In Lazard Technology P’rs, LLC v. QinetiQ North America Operations LLC, 114 A.3d 193 (Del. Apr. 23, 2015), the Delaware Supreme Court affirmed the Court of Chancery’s post-trial bench ruling and held that defendant-below did not breach an earn-out provision in a merger agreement or the implied covenant of good faith and fair dealing.
In 2009, QinetiQ North America Operations, LLC (the “buyer”), a defense and security technology company, acquired Cyveillance, Inc. (the “company”), a cyber-technology company. The buyer paid $40 million for the company up front and was obligated to make additional earn-out payments of up to $40 million if the company achieved certain revenue targets over a defined period. Section 5.4 of the merger agreement prohibited the buyer, post-closing, from “tak[ing] any action to divert or defer [revenue] with the intent of reducing or limiting the Earn-Out Payment.” At the close of the earn-out period, revenues had not reached the level required to generate an earn-out.
Lazard Technology Partners, LLC, which represented former stockholders of the company (collectively, the “seller”), filed suit in the Court of Chancery on August 29, 2011 (C.A. No. 6815-VCL) against the buyer. The seller alleged that the buyer breached both Section 5.4 of the merger agreement and the implied covenant of good faith and fair dealing by failing to take actions to achieve revenue sufficient to generate an earn-out.
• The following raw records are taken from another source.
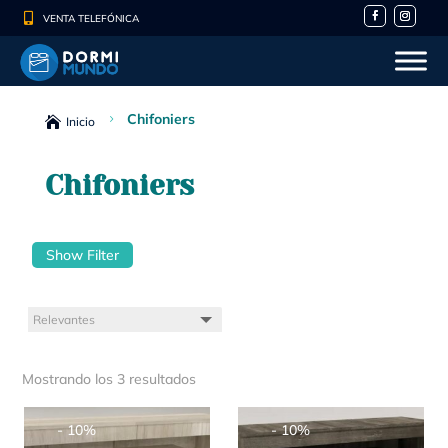

VENTA TELEFÓNICA
Chifoniers
5

Inicio
Chifoniers
Show Filter
Mostrando los 3 resultados
- 10%
- 10%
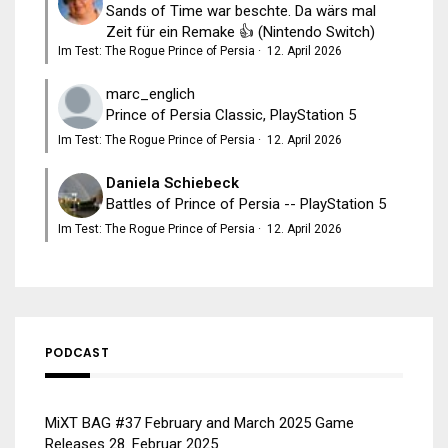
Sands of Time war beschte. Da wärs mal
Zeit für ein Remake 👍 (Nintendo Switch)
Im Test: The Rogue Prince of Persia
·
12. April 2026
marc_englich
Prince of Persia Classic, PlayStation 5
Im Test: The Rogue Prince of Persia
·
12. April 2026
Daniela Schiebeck
Battles of Prince of Persia -- PlayStation 5
Im Test: The Rogue Prince of Persia
·
12. April 2026
PODCAST
MiXT BAG #37 February and March 2025 Game
Releases
28. Februar 2025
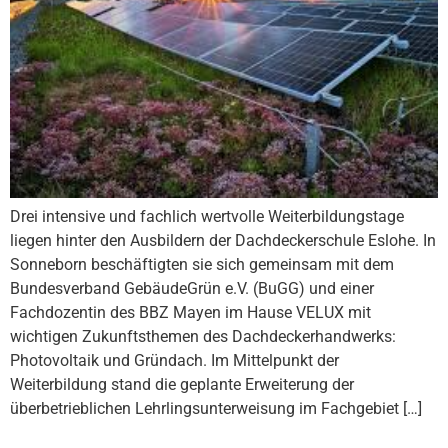
Drei intensive und fachlich wertvolle Weiterbildungstage
liegen hinter den Ausbildern der Dachdeckerschule Eslohe. In
Sonneborn beschäftigten sie sich gemeinsam mit dem
Bundesverband GebäudeGrün e.V. (BuGG) und einer
Fachdozentin des BBZ Mayen im Hause VELUX mit
wichtigen Zukunftsthemen des Dachdeckerhandwerks:
Photovoltaik und Gründach. Im Mittelpunkt der
Weiterbildung stand die geplante Erweiterung der
überbetrieblichen Lehrlingsunterweisung im Fachgebiet […]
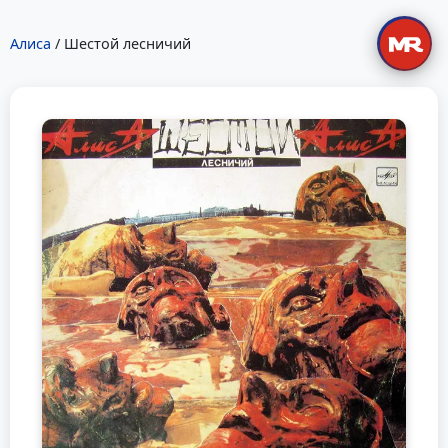
Алиса
/ Шестой лесничий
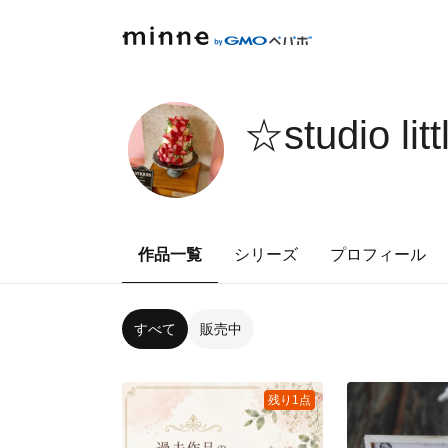
☆studio lit
作品一覧
シリーズ
プロフィール
すべて
販売中
残り1点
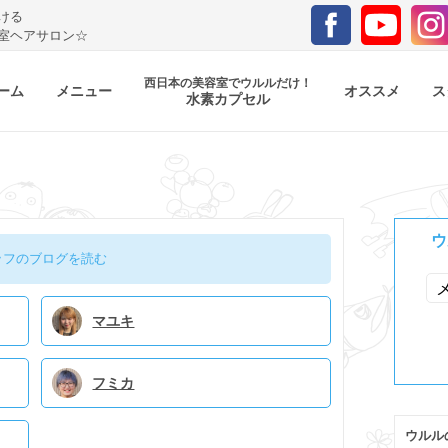
ける
室ヘアサロン☆
西日本の美容室でウルルだけ！
ーム
メニュー
オススメ
ス
水素カプセル
ウ
ッフのブログを読む
マユキ
フミカ
ウルル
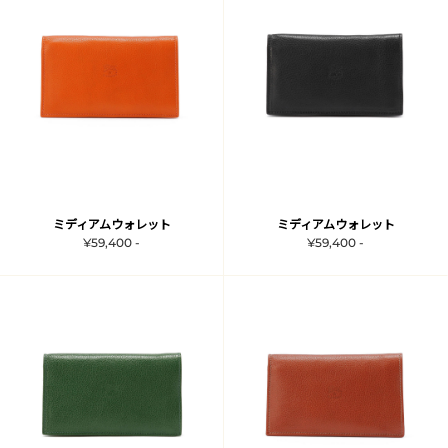
ミディアムウォレット
ミディアムウォレット
¥59,400 -
¥59,400 -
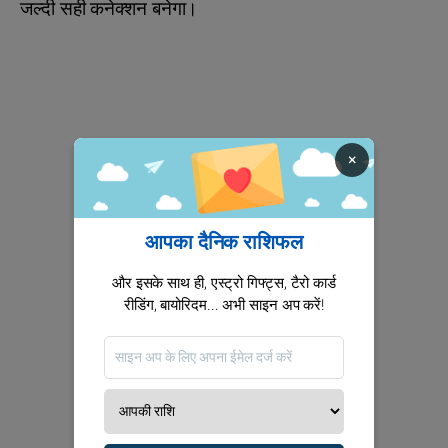
जल्दी सही कनेक्शन बनेगा।
×
आपका दैनिक राशिफल
और इसके साथ ही, एस्ट्रो गिफ्ट्स, टैरो कार्ड
रीडिंग, बायोरिदम... अभी साइन अप करें!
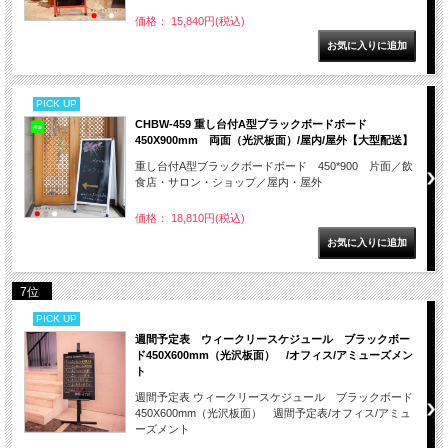
価格： 15,840円(税込)
PICK UP
CHBW-459 重し台付A型ブラックボードボード
450X900mm 両面（光沢板面）/屋内/屋外【大型配送】
重し台付A型ブラックボードボード 450*900 片面／飲
食店・サロン・ショップ／屋内・屋外
価格： 18,810円(税込)
7位
PICK UP
週間予定表 ウィークリースケジュール ブラックボー
ド450X600mm（光沢板面） /オフィス/アミューズメン
ト
週間予定表 ウィークリースケジュール ブラックボード
450X600mm（光沢板面） 週間予定表/オフィス/アミュ
ーズメント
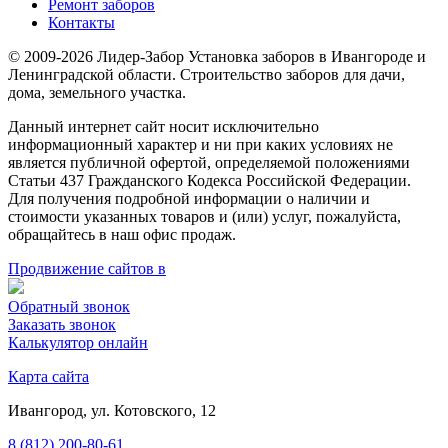
Ремонт заборов
Контакты
© 2009-2026 Лидер-Забор Установка заборов в Ивангороде и
Ленинградской области. Строительство заборов для дачи,
дома, земельного участка.
Данный интернет сайт носит исключительно
информационный характер и ни при каких условиях не
является публичной офертой, определяемой положениями
Статьи 437 Гражданского Кодекса Российской Федерации.
Для получения подробной информации о наличии и
стоимости указанных товаров и (или) услуг, пожалуйста,
обращайтесь в наш офис продаж.
Продвижение сайтов в
Обратный звонок
Заказать звонок
Калькулятор онлайн
Карта сайта
Ивангород, ул. Котовского, 12
8 (812) 200-80-61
In a bench ruling following post-trial argument, the Court of Chancery entered judgment in favor of the buyer on both claims. With respect to the breach of contract claim, the Court concluded that the literal terms of Section 5.4 required a showing of intent, which the seller could not establish. The Court construed the implied covenant of good faith and fair dealing to prohibit only conduct undertaken with intent to reduce or avoid an earn-out payment altogether, consistent with the language of Section 5.4.
The Delaware Supreme Court affirmed. The Court agreed that Section 5.4 employed an intent standard, not a knowledge standard, and rejected the seller’s assertion that the contract precluded conduct by the buyer that the buyer knew would compromise the seller’s ability to receive an earn-out payment. On the implied covenant claim, the Court noted both the specific standard in Section 5.4 and the negotiating history (in which the seller had sought tighter objective controls on the buyer’s post-closing conduct, but had failed to obtain them), stated that the Court of Chancery “was very generous in assuming that the implied covenant of good faith and fair dealing operated at all as to decisions affecting the earn-out,” and held that the Court of Chancery had correctly concluded that the implied covenant “did not inhibit the buyer’s conduct unless the buyer acted with the intent to deprive the seller of an earn-out payment.”